Thoughtful design of rewards that support building better ideas rather than encouraging conflict avoidance or strict consensus (to give only two examples) can create “nudges” in the strategic direction the organization has chosen. An expectation, for instance, that managers include people from diverse backgrounds in all their project teams can become part of performance and reward discussions.

Leader Behavior

The role of a leader, whether formal or informal, is to set a standard to be emulated and a direction to be followed. Even when leaders in a hierarchical organization try to take a step back or suggest that they’re “just going to be a member of the group,” most people junior to them will not take them at their word. The leaders need to take conscious, repeated actions to minimize their impact in any meeting where they want ideas to flow without the filter of “political correctness.”

As discussed earlier, meetings can be designed in ways that keep the leader from taking up too much room in the conversation. In addition, whether in a large meeting or a 1:1 conversation, leaders can support constructive debate by:

• Being clear at the beginning about anything that is off-limits or “taboo,” so that others can feel free to range widely in their thinking without imagined restrictions

• Modeling constructive debate behaviors, especially the Engaging ones

• Providing positive feedback to team members about their use of the constructive debate behaviors, thereby reinforcing them

• Avoiding both positive and negative evaluation of the ideas themselves until later in the process (otherwise there will be a tendency to support the ideas the leader likes rather than exploring more widely—or to suppress ideas that seem less attractive to those who have more power)

• Withholding their opinion for some time during a decision-making process so they don’t give clues as to “the right answer”
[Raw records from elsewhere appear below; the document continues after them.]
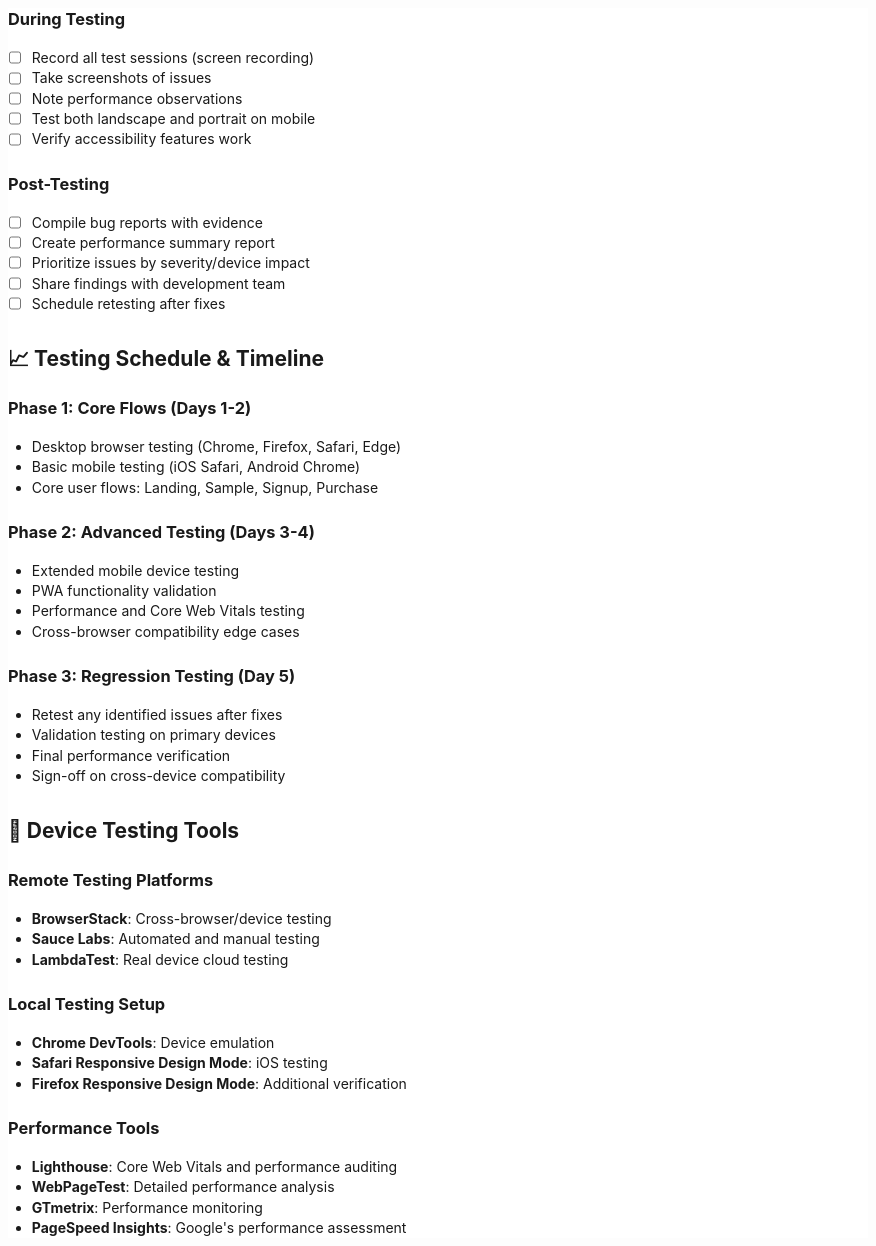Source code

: ### During Testing
- [ ] Record all test sessions (screen recording)
- [ ] Take screenshots of issues
- [ ] Note performance observations
- [ ] Test both landscape and portrait on mobile
- [ ] Verify accessibility features work

### Post-Testing
- [ ] Compile bug reports with evidence
- [ ] Create performance summary report
- [ ] Prioritize issues by severity/device impact
- [ ] Share findings with development team
- [ ] Schedule retesting after fixes

## 📈 Testing Schedule & Timeline

### Phase 1: Core Flows (Days 1-2)
- Desktop browser testing (Chrome, Firefox, Safari, Edge)
- Basic mobile testing (iOS Safari, Android Chrome)
- Core user flows: Landing, Sample, Signup, Purchase

### Phase 2: Advanced Testing (Days 3-4)
- Extended mobile device testing
- PWA functionality validation
- Performance and Core Web Vitals testing
- Cross-browser compatibility edge cases

### Phase 3: Regression Testing (Day 5)
- Retest any identified issues after fixes
- Validation testing on primary devices
- Final performance verification
- Sign-off on cross-device compatibility

## 📱 Device Testing Tools

### Remote Testing Platforms
- **BrowserStack**: Cross-browser/device testing
- **Sauce Labs**: Automated and manual testing
- **LambdaTest**: Real device cloud testing

### Local Testing Setup
- **Chrome DevTools**: Device emulation
- **Safari Responsive Design Mode**: iOS testing
- **Firefox Responsive Design Mode**: Additional verification

### Performance Tools
- **Lighthouse**: Core Web Vitals and performance auditing
- **WebPageTest**: Detailed performance analysis
- **GTmetrix**: Performance monitoring
- **PageSpeed Insights**: Google's performance assessment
• When criticized, responding with curiosity rather than defensiveness

Organizations can move toward building better ideas by establishing cultural and process elements that encourage healthy competition as well as broad participation. They can set new standards of acceptable behavior and can reward a good process even before the results are in. They can design the organization to maximize participation and engagement by a diverse population. They can create small nudges in the right direction—norms, rituals, team and decision structures, meeting plans, expectations, rewards, and other ways that make it easier to be courageous, to be collaborative, and ultimately to achieve breakthrough solutions.